Thick melanomas. While there are few studies focusing specifically on patients with thick melanomas (T4; > 4 mm Breslow thickness), the use of SLN biopsy in this population may be recommended for staging purposes and to facilitate regional disease control.

 

Thin melanomas. There is insufficient evidence to support routine SLN biopsy for patients with thin melanomas (T1; < 1 mm Breslow thickness), although it may be considered in selected cases with high risk features, when the benefits of pathologic staging may outweigh the potential risks of the procedure. Such risk factors may include ulceration or mitotic rate ≥ 1/mm2, especially in the subgroup of patients with Breslow thickness 0.75 mm to 0.99 mm.

 

2)    What is the role of completion lymph node dissection?

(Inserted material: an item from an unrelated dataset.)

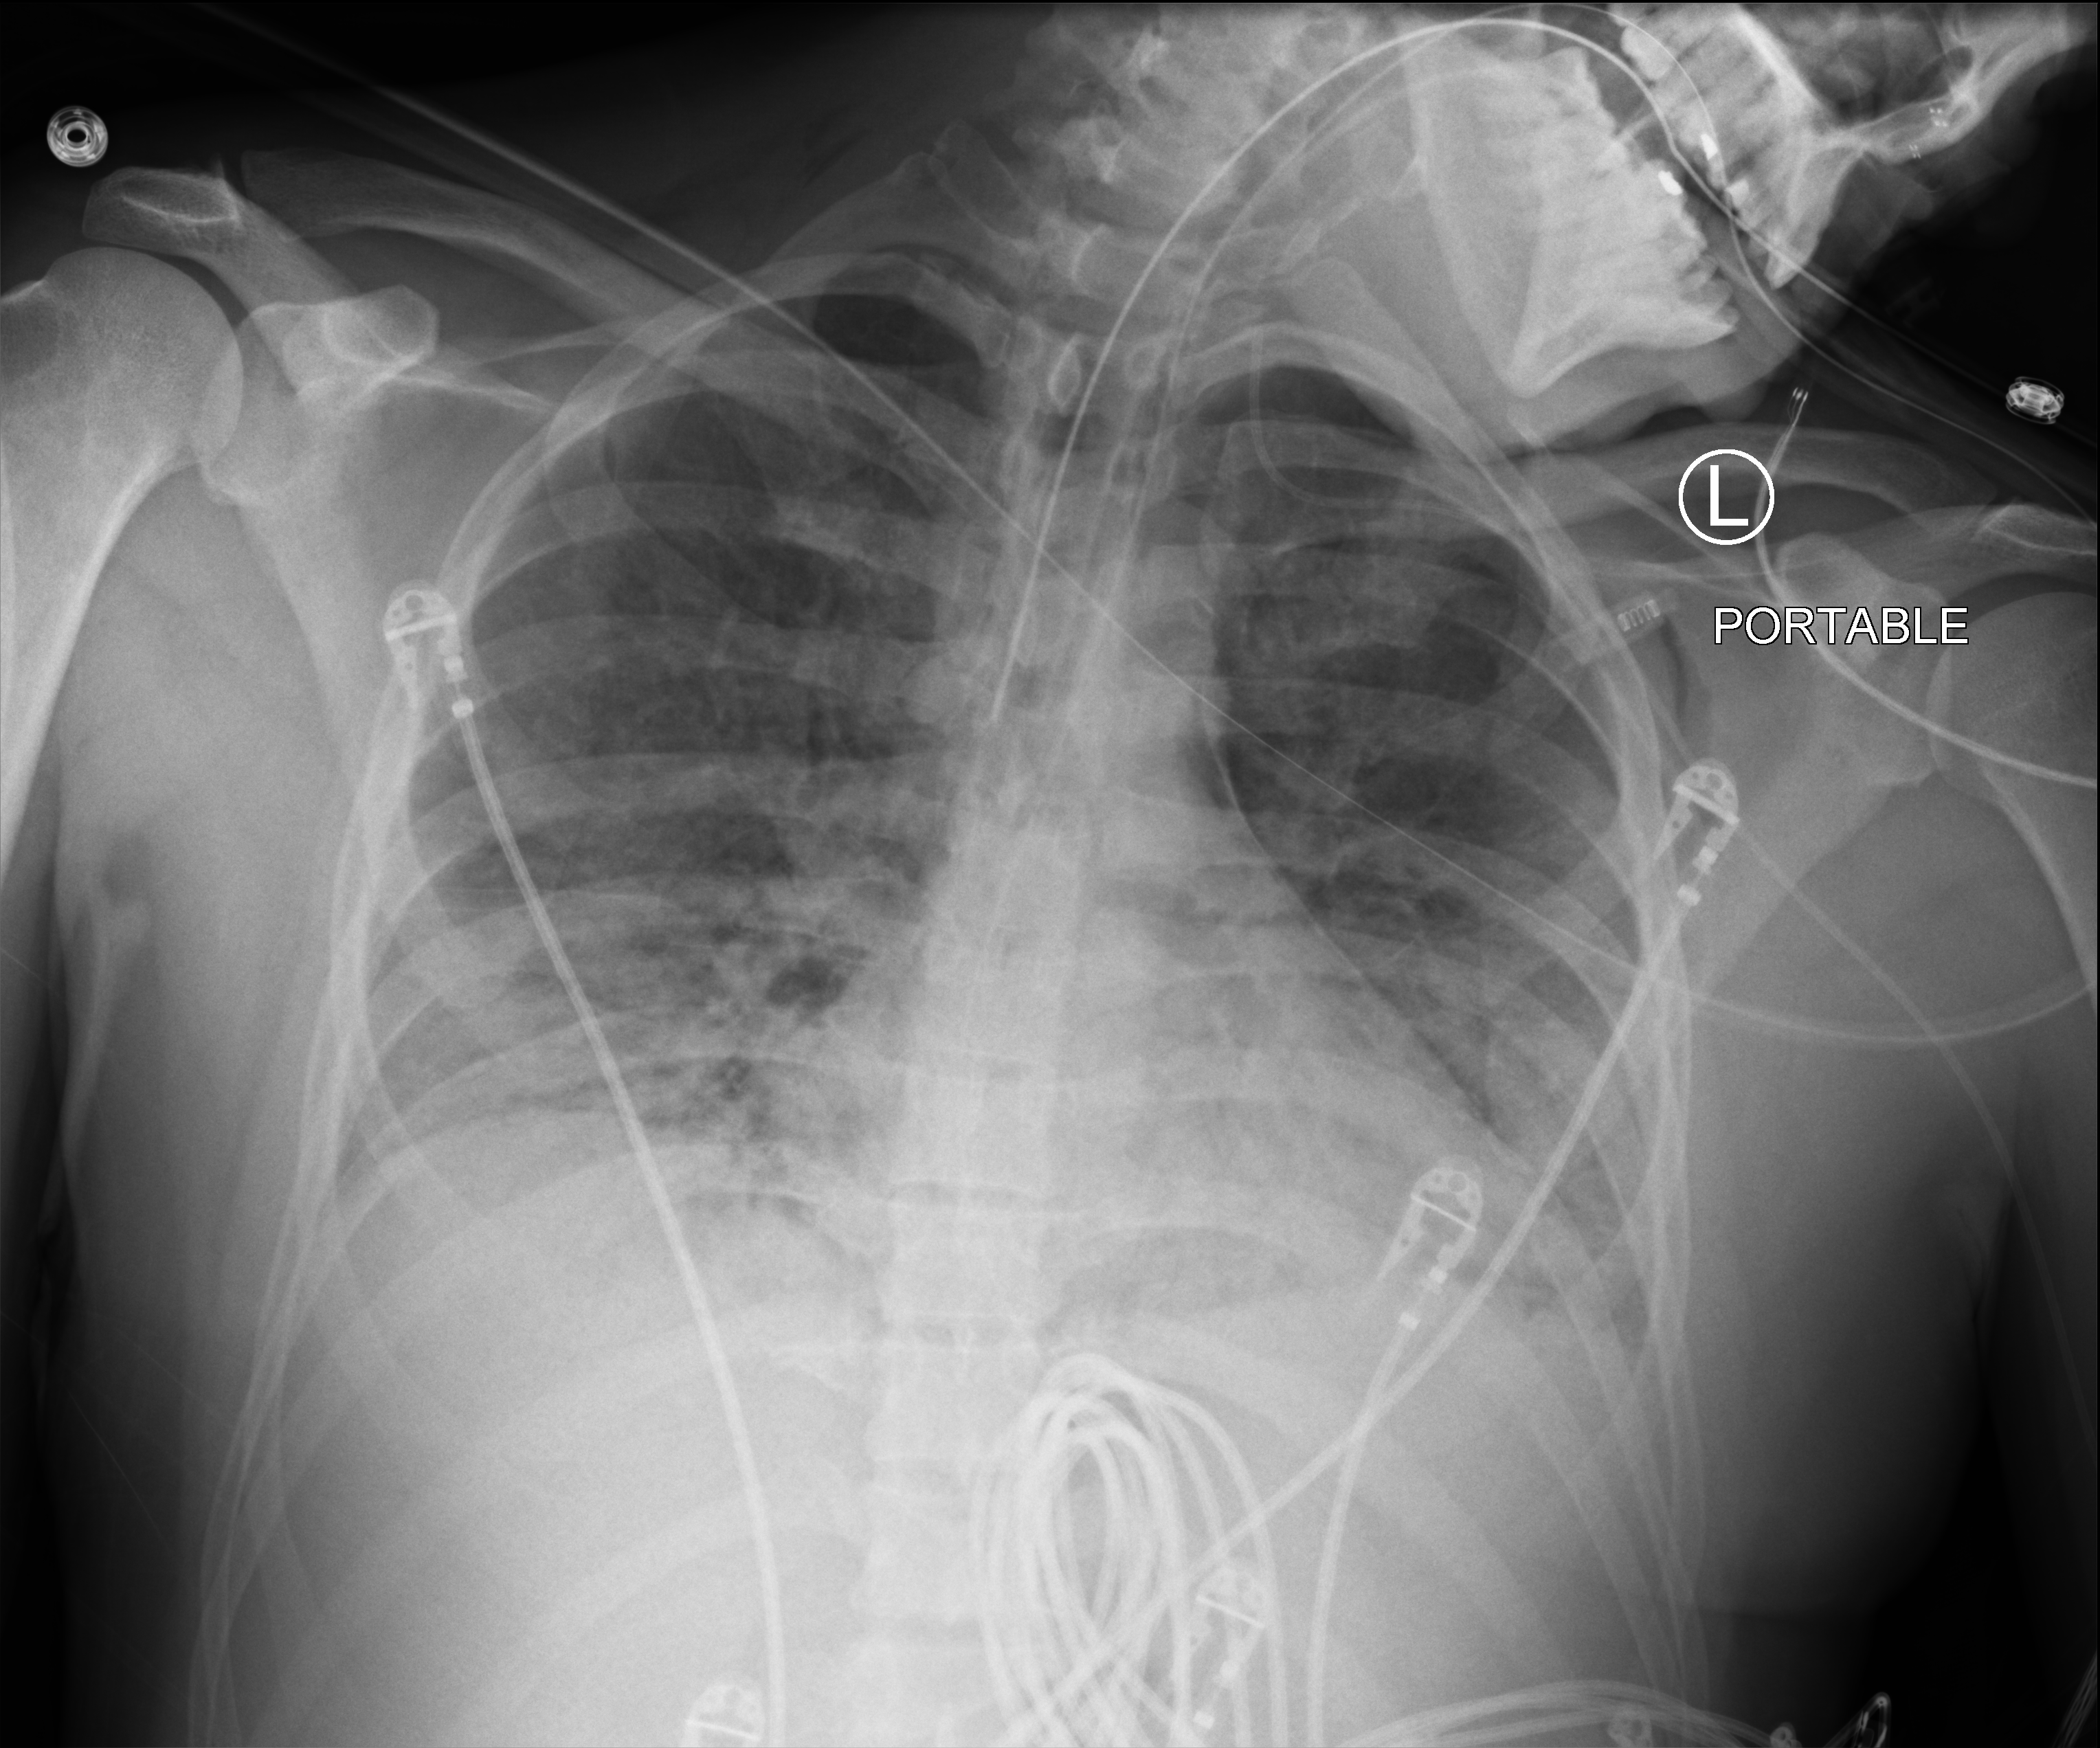
Chest X-ray (portable), anteroposterior (AP) projection. Patient hospitalised with COVID-19; male, aged 18–59 years.
Admission-level facts for this patient (not findings on this image; timing relative to this image not recorded): diabetes (admission record): no; mechanically ventilated during this hospital stay: yes.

CLND is recommended for all patients with a positive SLN biopsy. CLND achieves regional disease control, although whether or not CLND following a positive SLN biopsy improves survival is the subject of the ongoing Multicenter Selective Lymphadenectomy Trial II (MSLT II).

 

 

 

 

ASCO Guideline Disclaimer: The clinical practice guidelines and other guidance published herein are provided by the American Society of Clinical Oncology, Inc. (“ASCO”) to assist practitioners in clinical decision making. The information therein should not be relied upon as being complete or accurate, nor should it be considered as inclusive of all proper treatments or methods of care or as a statement of the standard of care. With the rapid development of scientific knowledge, new evidence may emerge between the time information is developed and when it is published or read. The information is not continually updated and may not reflect the most recent evidence. The information addresses only the topics specifically identified therein and is not applicable to other interventions, diseases, or stages of diseases. This information does not mandate any particular course of medical care. Further, the information is not intended to substitute for the independent professional judgment of the treating physician, as the information does not account for individual variation among patients. Recommendations reflect high, moderate or low confidence that the recommendation reflects the net effect of a given course of action.  The use of words like “must,” “must not,” “should,” and “should not” indicate that a course of action is recommended or not recommended for either most or many patients, but there is latitude for the treating physician to select other courses of action in individual cases. In all cases, the selected course of action should be considered by the treating physician in the context of treating the individual patient. Use of the information is voluntary.  ASCO provides this information on an “as is” basis, and makes no warranty, express or implied, regarding the information. ASCO specifically disclaims any warranties of merchantability or fitness for a particular use or purpose. ASCO assumes no responsibility for any injury or damage to persons or property arising out of or related to any use of this information or for any errors or omissions.